* Records shown
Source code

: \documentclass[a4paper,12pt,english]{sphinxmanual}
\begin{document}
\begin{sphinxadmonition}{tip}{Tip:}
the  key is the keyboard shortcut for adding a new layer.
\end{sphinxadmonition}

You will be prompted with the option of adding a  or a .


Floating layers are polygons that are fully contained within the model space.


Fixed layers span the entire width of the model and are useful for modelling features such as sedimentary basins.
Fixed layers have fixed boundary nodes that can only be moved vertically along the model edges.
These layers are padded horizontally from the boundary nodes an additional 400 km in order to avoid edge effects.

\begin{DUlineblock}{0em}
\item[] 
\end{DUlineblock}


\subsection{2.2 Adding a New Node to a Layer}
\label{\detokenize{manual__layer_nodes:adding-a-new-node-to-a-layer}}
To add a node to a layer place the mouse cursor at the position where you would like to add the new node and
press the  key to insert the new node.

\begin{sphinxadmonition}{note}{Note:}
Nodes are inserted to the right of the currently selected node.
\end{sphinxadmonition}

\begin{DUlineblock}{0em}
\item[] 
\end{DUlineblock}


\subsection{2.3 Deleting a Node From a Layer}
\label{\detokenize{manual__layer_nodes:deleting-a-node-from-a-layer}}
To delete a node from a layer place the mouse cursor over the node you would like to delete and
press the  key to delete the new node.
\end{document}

* Instructions for the task
Line count for "Fixed": count the lines in the records above that hold this word, and give only the number.

* Result of the exercise
2